I took a couple of rest days In Lagos at the Portugese south coast which I used to visit the dentist, get a haircut and a new bike chain.
Leaving Lagos, I’m following mostly small paths (Via Algarviana) along the coast. Constant climbing and descending, but with fantastic views to the coast. When I see a beautiful camping spot on one off the cliffs, I throw the plan to cycle beyond Cabo Sao Vicente today over board and stop early to enjoy the place.

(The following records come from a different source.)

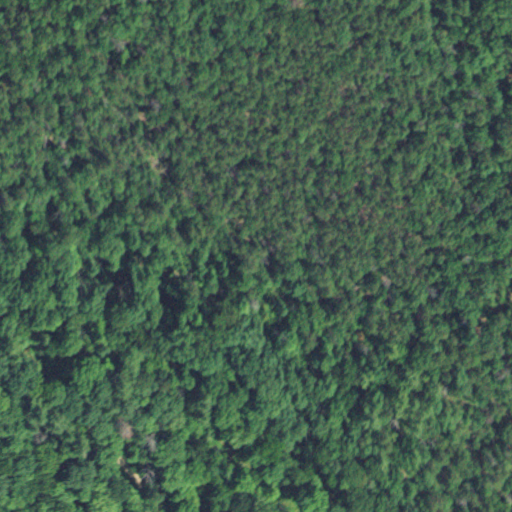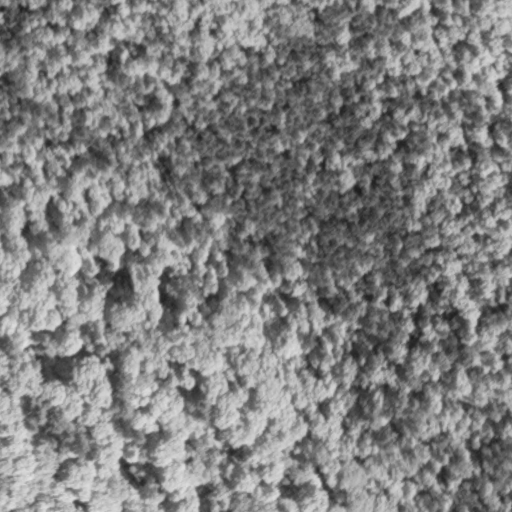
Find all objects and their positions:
road: (94, 431)
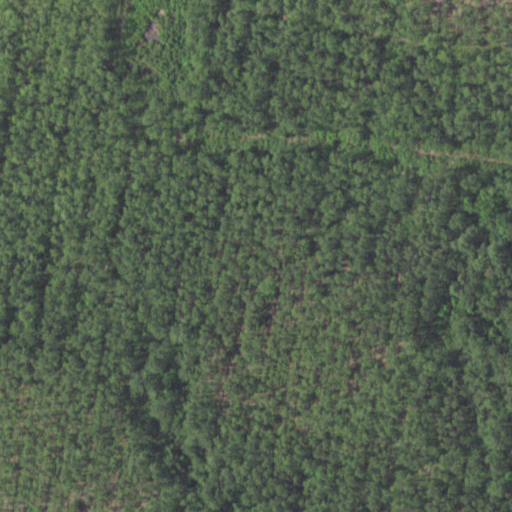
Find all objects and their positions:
road: (8, 3)
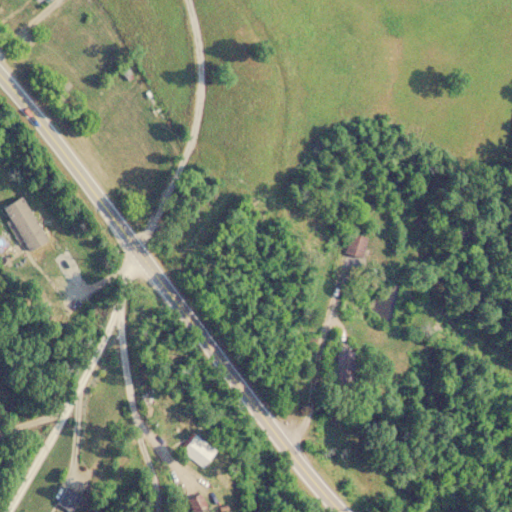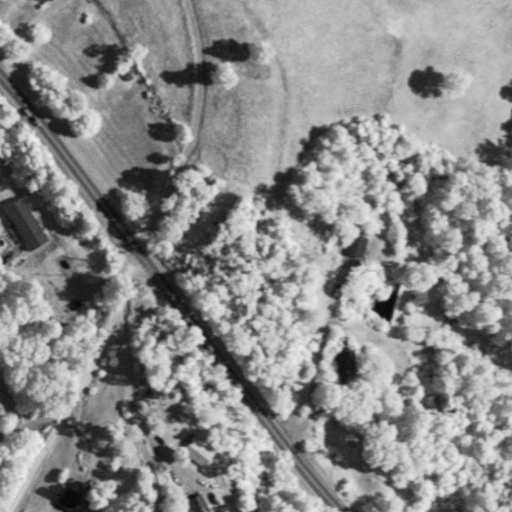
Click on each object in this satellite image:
building: (47, 1)
building: (26, 224)
road: (166, 292)
road: (77, 388)
road: (131, 409)
building: (199, 451)
building: (70, 500)
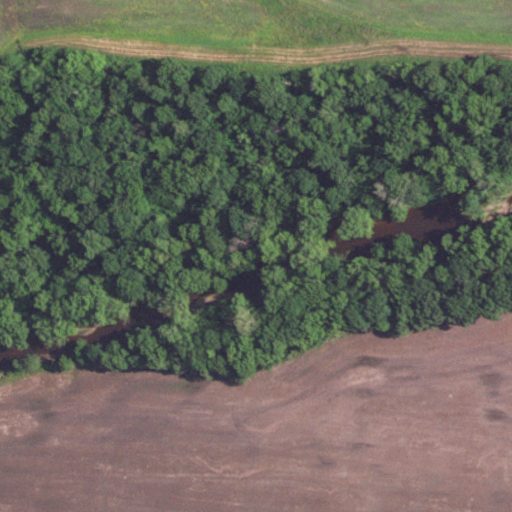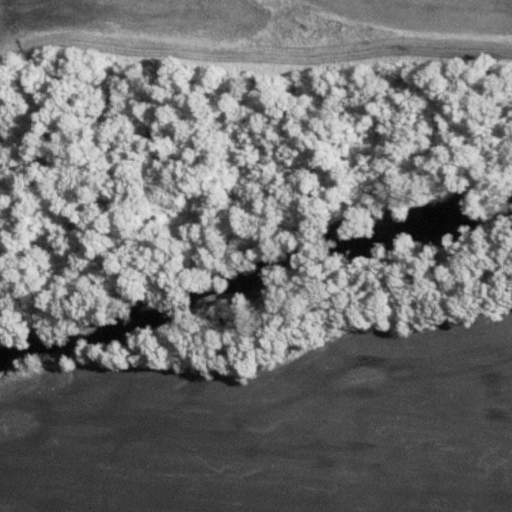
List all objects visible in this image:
river: (260, 290)
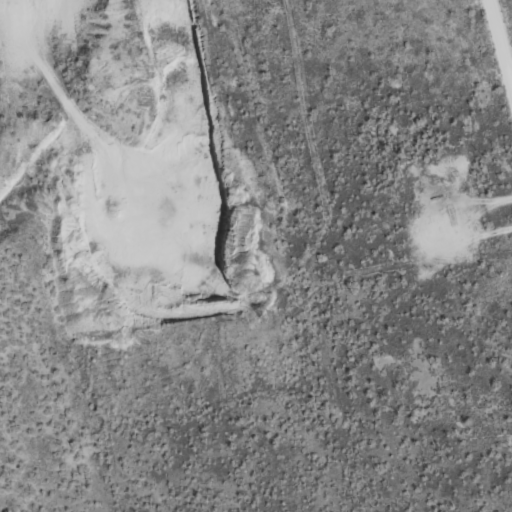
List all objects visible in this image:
road: (496, 57)
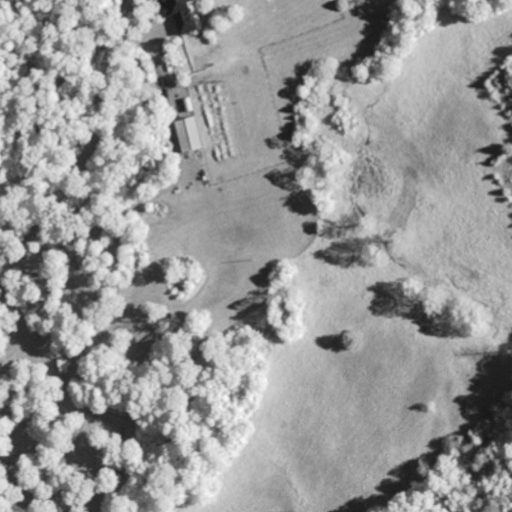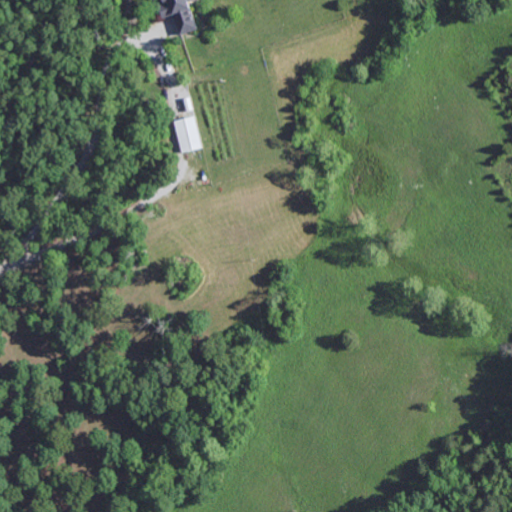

Just below my spot the wild sea water has carved an arch in the rocks. I have a very good night rest with the sound of the braking waves and I don’t close the tent, so I can watch the stars.
Down at the next beach the following morning, ‘Praia do Barranco’, it’s full of hippies, making loud music, making a mess with empty bottles of alcohol, these would-be type of Jezus guys with only a loincloth, …
I start the next hike-a-bike section, a steep climb to the next cliffs.
Then the new chain brakes. I wasn’t even pushing really hard.
39 km, that’s what you do on a Sram chain. First and last time I bought this brand. I had Shimano chains braking in the past, but that was after many thousands of kilometer. Not after 39 km. Luckily, I’ve learned to carry my old chain for a couple of days, to see if the new one sits right, so no problem. But when I install the old Shimano chain back, the little pin on my chain braker, brakes.
NOW I have a problem.
Luckily I’m not too far from Laos yet, so my father can buy a new chain braker and bring it.
In Sagres, I visit the fort and the light house. You can take your bike inside the fort and cycle around (it’s a huge place).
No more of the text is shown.